What you should do:
A faithful copy of the data is what is wanted, minus any pictures.
(Recorded information Opens)
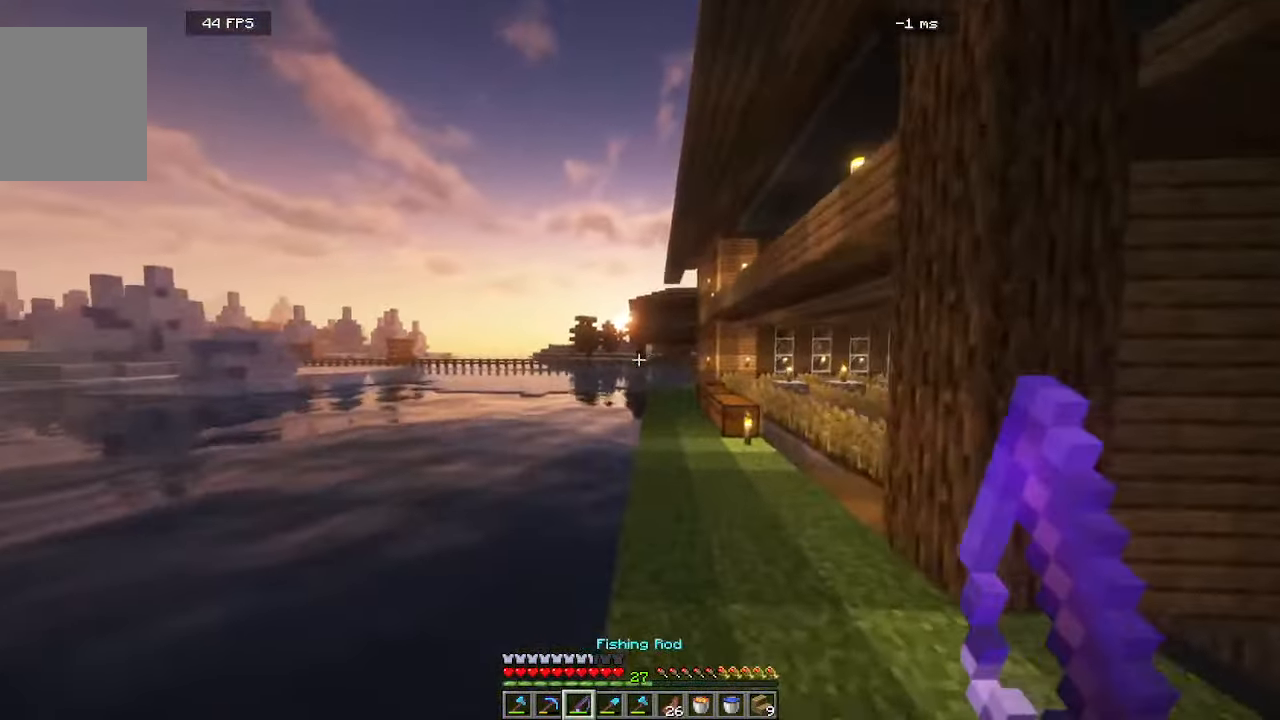
{"keys": ["w"], "mouse": [], "events": []}
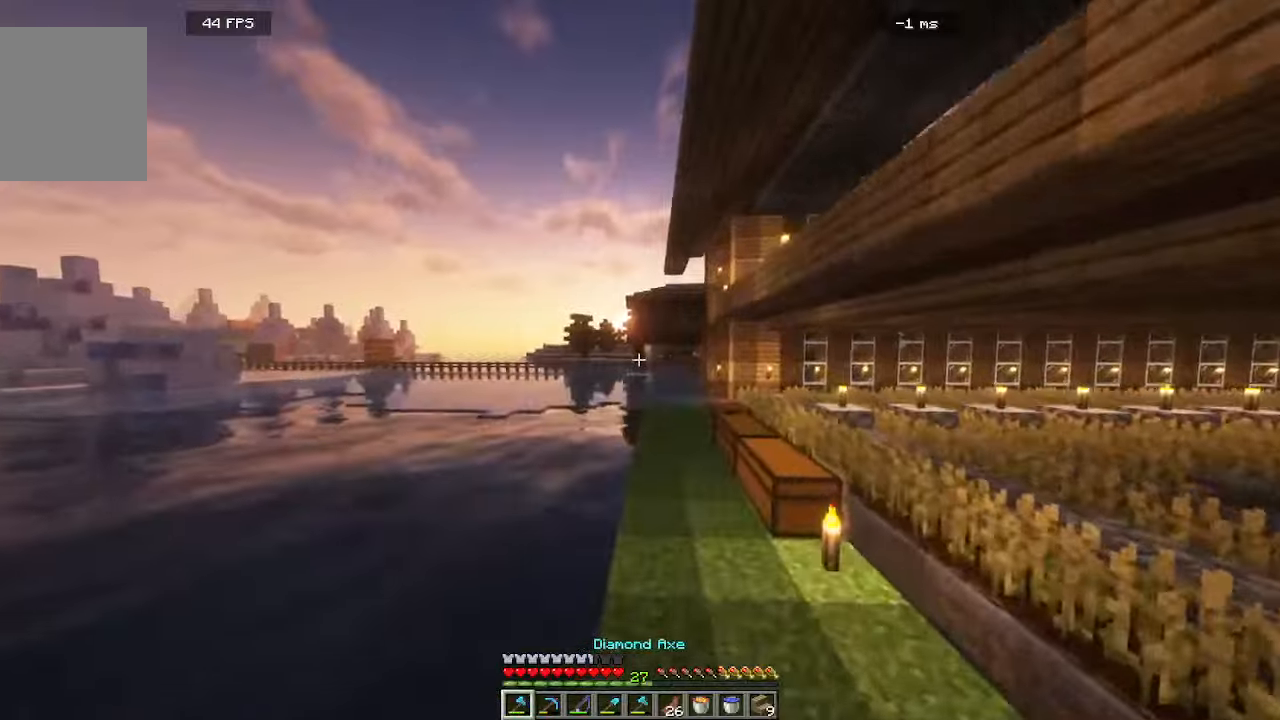
{"keys": ["w"], "mouse": [], "events": []}
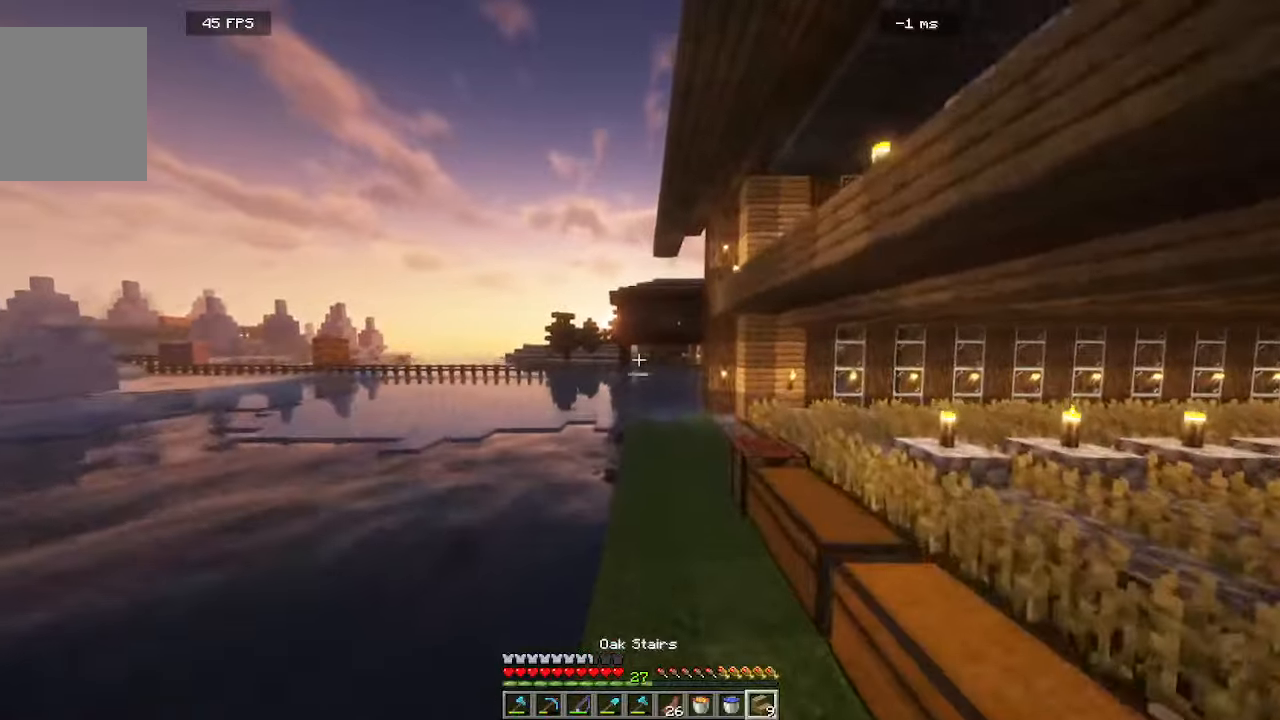
{"keys": ["w"], "mouse": [], "events": []}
(Recorded information Closes)
Answer for this exercise:
{"keys": ["w"], "mouse": [], "events": []}
{"keys": ["w"], "mouse": [], "events": []}
{"keys": ["w"], "mouse": [], "events": []}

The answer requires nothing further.